I always make Thomas Keller’s Glazed Cipollini Onions for holiday celebrations.
“When cooked carefully, these are the silkiest, sweetest onions. I look for onions that are no larger than 1 1/2‑inches in diameter. If you can only find larger ones, or ones that are irregularly sized, the outer leaves of the onion can be removed and used for another purpose so that the onions are consistent in size.” TK
“It is important that the cooking process is not rushed. If cooked too rapidly, the onions will break apart.” Thomas Keller
- 1 pound small cipollini (about 24 to 30)
- 1 cup chicken stock or vegetable stock
- 1–2 cup water (as needed)
- 2 tablespoon unsalted butter
- 1 pinch kosher salt
- 2 teaspoon granulated sugar
- 2 tablespoon minced garlic chives
To peel the onions, bring a sauce pan of water to a boil. Lightly cut an ‘X’ in the root end of each onion. Drop the onions into the boiling water for a few seconds, just long enough to loosen the skin. Remove the onions from the water and peel off the skin.

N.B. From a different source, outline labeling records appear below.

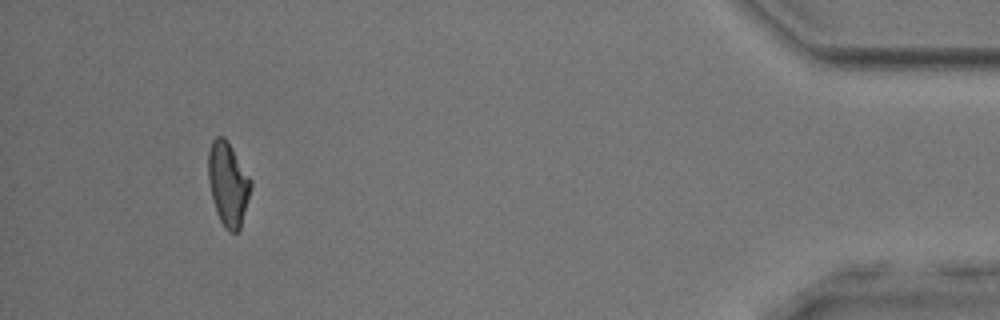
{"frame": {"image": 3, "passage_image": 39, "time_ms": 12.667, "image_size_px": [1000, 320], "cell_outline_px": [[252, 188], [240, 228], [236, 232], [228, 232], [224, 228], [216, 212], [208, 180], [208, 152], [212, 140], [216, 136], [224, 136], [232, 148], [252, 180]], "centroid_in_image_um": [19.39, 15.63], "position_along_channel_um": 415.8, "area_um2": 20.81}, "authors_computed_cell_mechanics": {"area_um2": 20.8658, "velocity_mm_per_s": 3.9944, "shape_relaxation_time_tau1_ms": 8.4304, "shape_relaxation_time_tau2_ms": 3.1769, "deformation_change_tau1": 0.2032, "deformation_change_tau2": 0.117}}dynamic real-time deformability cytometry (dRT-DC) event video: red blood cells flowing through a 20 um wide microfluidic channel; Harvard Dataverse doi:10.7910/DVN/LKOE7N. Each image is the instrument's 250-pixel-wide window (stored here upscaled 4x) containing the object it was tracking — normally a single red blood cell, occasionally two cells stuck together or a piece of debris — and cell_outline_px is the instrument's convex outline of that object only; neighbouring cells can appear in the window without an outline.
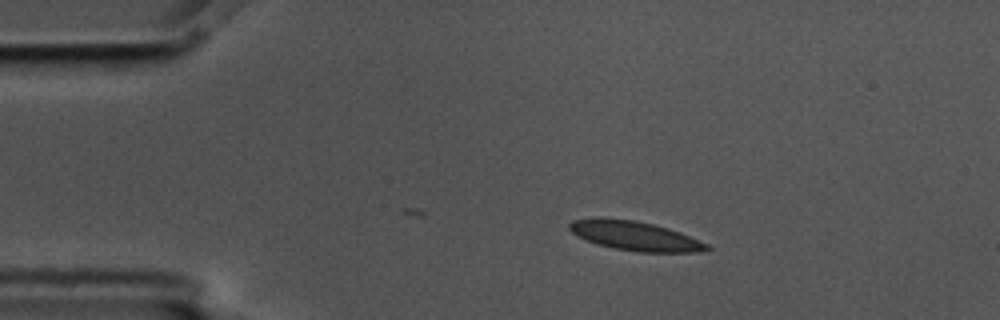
{"species": "common noctule bat (a hibernating species)", "species_latin": "Nyctalus noctula", "temperature_condition": "cold", "stored_images_in_passage": 5, "camera_frame_rate_fps": 3000, "um_per_image_px": 0.085, "animal": {"sex": "male", "body_mass_g": 17.5, "forearm_length_mm": 52.3}, "frame": {"image": 1, "passage_image": 1, "time_ms": 0.0, "image_size_px": [1000, 320], "cell_outline_px": [[712, 248], [700, 252], [640, 252], [612, 248], [596, 244], [576, 236], [568, 228], [568, 224], [572, 220], [596, 216], [600, 216], [636, 220], [668, 228], [680, 232], [708, 244]], "centroid_in_image_um": [53.91, 20.03], "position_along_channel_um": 31.1, "area_um2": 23.87}}
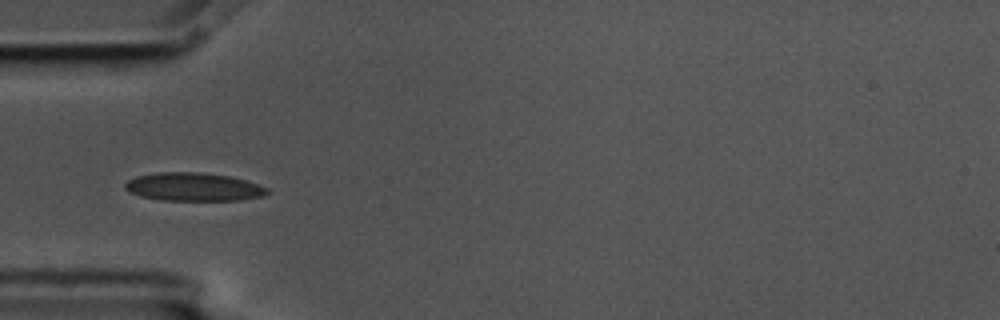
{"frame": {"image": 2, "passage_image": 3, "time_ms": 0.667, "image_size_px": [1000, 320], "cell_outline_px": [[268, 192], [264, 196], [240, 200], [160, 200], [140, 196], [128, 192], [124, 188], [124, 184], [128, 180], [136, 176], [156, 172], [196, 172], [228, 176], [244, 180], [268, 188]], "centroid_in_image_um": [16.39, 15.89], "position_along_channel_um": 68.6, "area_um2": 23.35}}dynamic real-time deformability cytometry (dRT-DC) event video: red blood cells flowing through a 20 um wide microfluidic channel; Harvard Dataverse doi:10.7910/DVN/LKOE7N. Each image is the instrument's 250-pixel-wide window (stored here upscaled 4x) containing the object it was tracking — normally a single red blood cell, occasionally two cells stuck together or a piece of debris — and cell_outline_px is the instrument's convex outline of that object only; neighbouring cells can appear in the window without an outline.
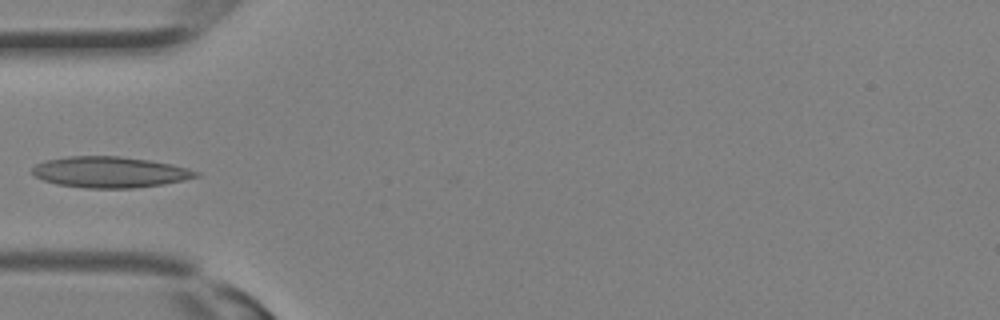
{"species": "Egyptian fruit bat (a non-hibernating species)", "species_latin": "Rousettus aegyptiacus", "temperature_condition": "room temperature", "stored_images_in_passage": 13, "camera_frame_rate_fps": 3000, "um_per_image_px": 0.085, "animal": {"sex": "female"}, "frame": {"image": 1, "passage_image": 10, "time_ms": 3.0, "image_size_px": [1000, 320], "cell_outline_px": [[200, 176], [184, 180], [164, 184], [132, 188], [84, 188], [56, 184], [44, 180], [36, 176], [32, 172], [32, 168], [36, 164], [44, 160], [68, 156], [120, 156], [148, 160], [172, 164], [188, 168], [200, 172]], "centroid_in_image_um": [9.35, 14.63], "position_along_channel_um": 75.7, "area_um2": 29.65}}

Place the onions in a 10 to 12-inch sauté pan or straight-sided skillet. They should fit in a single layer with room around the onions. Pour in stock, then add enough water to just come to the top of the onions. The onions will float so press down on them to determine the correct level of liquid. Add the butter, salt and sugar to the pan and bring to a simmer over medium heat. Adjust the heat as necessary to cook the onions at a gentle simmer until the onions are quite soft, but not yet falling apart; about 50 to 60 minutes depending on size and simmer temperature.
When the cipollini onions are tender, the liquid should be reduced to a golden glaze coating the onions. If the onions are tender but the sauce is still quite liquidy carefully move the onions to a serving bowl and continue to simmer the liquid until a smooth glaze that coats the spoon is achieved. Toss the onions with the glaze and the minced garlic chives just before serving.